►

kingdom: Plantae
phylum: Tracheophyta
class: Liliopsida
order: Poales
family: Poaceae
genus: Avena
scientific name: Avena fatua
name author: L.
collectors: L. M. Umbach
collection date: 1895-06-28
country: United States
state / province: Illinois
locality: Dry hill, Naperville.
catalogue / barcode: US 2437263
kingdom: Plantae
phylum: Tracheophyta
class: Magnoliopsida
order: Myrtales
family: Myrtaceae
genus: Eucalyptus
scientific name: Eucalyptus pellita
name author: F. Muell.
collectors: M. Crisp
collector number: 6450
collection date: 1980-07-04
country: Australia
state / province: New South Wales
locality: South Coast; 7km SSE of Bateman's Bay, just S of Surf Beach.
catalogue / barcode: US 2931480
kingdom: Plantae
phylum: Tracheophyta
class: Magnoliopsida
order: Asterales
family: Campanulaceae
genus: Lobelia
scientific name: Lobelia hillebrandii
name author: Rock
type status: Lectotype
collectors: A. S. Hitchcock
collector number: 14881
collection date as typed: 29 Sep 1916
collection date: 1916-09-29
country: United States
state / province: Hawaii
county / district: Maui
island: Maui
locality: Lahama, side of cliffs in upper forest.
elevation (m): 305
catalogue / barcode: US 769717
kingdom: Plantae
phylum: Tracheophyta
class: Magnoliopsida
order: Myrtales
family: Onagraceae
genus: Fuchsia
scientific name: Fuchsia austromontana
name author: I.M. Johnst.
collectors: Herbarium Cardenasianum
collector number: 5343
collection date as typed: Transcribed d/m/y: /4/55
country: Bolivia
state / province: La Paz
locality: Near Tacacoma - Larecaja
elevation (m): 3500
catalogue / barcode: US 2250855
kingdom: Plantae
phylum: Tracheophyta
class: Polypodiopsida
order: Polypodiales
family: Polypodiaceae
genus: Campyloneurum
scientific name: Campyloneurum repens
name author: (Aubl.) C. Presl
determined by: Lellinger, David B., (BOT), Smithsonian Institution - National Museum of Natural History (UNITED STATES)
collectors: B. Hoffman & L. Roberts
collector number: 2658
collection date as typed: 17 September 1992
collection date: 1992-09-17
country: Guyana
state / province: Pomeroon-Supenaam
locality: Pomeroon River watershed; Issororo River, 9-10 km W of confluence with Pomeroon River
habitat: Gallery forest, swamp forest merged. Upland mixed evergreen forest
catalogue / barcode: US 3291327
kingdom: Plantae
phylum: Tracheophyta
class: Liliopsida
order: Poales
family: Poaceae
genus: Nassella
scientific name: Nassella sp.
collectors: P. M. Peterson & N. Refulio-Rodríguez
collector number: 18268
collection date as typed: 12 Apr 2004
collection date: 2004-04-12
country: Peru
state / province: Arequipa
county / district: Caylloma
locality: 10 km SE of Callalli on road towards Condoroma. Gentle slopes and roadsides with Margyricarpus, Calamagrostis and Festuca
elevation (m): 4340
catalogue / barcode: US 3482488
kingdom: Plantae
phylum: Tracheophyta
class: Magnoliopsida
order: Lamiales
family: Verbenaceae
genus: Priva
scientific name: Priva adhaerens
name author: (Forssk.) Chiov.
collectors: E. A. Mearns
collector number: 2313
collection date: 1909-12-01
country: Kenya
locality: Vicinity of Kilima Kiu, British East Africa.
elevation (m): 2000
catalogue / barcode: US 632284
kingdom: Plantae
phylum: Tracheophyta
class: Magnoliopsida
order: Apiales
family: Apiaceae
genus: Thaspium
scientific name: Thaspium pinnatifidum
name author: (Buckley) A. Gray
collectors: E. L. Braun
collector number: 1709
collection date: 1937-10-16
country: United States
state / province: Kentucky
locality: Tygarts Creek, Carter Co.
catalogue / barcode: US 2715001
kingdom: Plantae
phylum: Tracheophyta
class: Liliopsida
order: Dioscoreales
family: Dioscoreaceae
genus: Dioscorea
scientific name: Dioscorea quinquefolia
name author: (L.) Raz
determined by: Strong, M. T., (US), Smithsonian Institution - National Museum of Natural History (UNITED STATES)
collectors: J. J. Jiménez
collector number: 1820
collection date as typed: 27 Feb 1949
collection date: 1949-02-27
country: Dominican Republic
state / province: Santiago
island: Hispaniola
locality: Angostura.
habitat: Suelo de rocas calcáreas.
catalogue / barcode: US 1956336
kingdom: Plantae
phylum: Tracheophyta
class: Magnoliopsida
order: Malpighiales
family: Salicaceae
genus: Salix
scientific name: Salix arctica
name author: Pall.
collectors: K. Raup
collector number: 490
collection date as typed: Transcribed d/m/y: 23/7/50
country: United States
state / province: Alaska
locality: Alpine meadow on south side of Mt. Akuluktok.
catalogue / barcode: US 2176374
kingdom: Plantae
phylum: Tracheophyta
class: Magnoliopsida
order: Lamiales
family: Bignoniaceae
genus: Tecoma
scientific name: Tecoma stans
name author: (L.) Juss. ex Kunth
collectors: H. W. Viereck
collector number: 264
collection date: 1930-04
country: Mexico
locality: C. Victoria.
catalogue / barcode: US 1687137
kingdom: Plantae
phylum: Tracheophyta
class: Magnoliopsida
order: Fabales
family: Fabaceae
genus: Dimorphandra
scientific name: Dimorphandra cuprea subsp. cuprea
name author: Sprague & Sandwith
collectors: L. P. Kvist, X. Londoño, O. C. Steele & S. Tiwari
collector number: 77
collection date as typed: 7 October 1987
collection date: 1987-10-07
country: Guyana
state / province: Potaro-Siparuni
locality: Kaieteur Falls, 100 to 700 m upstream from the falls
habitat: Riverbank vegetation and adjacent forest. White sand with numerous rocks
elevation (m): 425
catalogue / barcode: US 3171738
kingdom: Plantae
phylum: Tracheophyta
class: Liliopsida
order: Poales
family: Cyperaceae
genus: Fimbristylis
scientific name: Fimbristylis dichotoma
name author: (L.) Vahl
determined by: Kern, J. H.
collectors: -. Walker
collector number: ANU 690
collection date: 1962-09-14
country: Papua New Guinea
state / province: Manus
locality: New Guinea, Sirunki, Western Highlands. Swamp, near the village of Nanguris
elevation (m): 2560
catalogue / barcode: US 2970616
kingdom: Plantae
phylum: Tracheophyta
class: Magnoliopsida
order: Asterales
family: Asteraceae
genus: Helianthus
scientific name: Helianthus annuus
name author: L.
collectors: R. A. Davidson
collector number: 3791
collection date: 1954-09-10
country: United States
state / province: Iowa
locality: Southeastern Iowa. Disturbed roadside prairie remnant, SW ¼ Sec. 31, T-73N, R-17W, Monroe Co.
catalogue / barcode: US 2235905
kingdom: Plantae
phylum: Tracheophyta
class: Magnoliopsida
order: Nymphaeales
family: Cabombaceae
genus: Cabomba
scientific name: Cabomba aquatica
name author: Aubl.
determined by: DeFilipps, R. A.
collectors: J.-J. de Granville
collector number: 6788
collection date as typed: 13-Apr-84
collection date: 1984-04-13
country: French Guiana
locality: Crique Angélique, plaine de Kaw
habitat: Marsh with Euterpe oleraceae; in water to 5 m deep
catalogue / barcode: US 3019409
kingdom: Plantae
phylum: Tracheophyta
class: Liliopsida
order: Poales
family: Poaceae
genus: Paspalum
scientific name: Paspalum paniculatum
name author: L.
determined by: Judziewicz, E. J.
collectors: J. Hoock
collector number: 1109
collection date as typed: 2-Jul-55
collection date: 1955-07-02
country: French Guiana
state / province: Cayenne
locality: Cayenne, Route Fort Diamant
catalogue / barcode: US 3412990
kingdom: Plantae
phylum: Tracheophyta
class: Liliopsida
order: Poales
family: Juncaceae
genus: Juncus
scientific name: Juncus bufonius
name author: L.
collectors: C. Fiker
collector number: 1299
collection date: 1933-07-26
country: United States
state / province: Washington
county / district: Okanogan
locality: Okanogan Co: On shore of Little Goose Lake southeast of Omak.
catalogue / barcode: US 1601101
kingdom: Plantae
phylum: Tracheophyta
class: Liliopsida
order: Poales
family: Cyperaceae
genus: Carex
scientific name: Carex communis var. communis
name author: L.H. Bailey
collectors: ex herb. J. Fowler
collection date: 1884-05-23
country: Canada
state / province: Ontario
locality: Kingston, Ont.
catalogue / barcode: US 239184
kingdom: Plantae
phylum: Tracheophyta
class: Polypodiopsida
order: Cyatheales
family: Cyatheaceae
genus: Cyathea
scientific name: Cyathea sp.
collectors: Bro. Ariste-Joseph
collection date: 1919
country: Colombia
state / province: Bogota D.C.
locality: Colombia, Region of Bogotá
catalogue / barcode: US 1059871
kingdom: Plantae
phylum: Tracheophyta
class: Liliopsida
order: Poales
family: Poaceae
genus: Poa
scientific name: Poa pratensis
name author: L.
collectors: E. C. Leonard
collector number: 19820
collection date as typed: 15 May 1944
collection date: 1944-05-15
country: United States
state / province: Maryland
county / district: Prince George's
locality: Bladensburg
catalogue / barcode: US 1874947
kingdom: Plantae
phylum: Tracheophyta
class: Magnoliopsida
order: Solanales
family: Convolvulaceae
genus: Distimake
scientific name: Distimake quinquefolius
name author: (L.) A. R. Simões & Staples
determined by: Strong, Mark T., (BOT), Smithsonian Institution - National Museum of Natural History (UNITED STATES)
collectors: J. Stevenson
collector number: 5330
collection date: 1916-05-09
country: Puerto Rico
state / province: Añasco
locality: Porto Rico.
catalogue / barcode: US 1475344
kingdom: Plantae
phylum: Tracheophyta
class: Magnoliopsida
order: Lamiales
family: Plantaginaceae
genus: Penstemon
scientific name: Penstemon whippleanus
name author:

◄

- _Task to carry out_: Turn the data above, from its first line through the line containing "collectors: A. S. Hitchcock", inclusive, into a JSON list of strings with one string per line and no blank lines. Include only those lines.

- _The output_:
[
  "kingdom: Plantae",
  "phylum: Tracheophyta",
  "class: Liliopsida",
  "order: Poales",
  "family: Poaceae",
  "genus: Avena",
  "scientific name: Avena fatua",
  "name author: L.",
  "collectors: L. M. Umbach",
  "collection date: 1895-06-28",
  "country: United States",
  "state / province: Illinois",
  "locality: Dry hill, Naperville.",
  "catalogue / barcode: US 2437263",
  "kingdom: Plantae",
  "phylum: Tracheophyta",
  "class: Magnoliopsida",
  "order: Myrtales",
  "family: Myrtaceae",
  "genus: Eucalyptus",
  "scientific name: Eucalyptus pellita",
  "name author: F. Muell.",
  "collectors: M. Crisp",
  "collector number: 6450",
  "collection date: 1980-07-04",
  "country: Australia",
  "state / province: New South Wales",
  "locality: South Coast; 7km SSE of Bateman's Bay, just S of Surf Beach.",
  "catalogue / barcode: US 2931480",
  "kingdom: Plantae",
  "phylum: Tracheophyta",
  "class: Magnoliopsida",
  "order: Asterales",
  "family: Campanulaceae",
  "genus: Lobelia",
  "scientific name: Lobelia hillebrandii",
  "name author: Rock",
  "type status: Lectotype",
  "collectors: A. S. Hitchcock"
]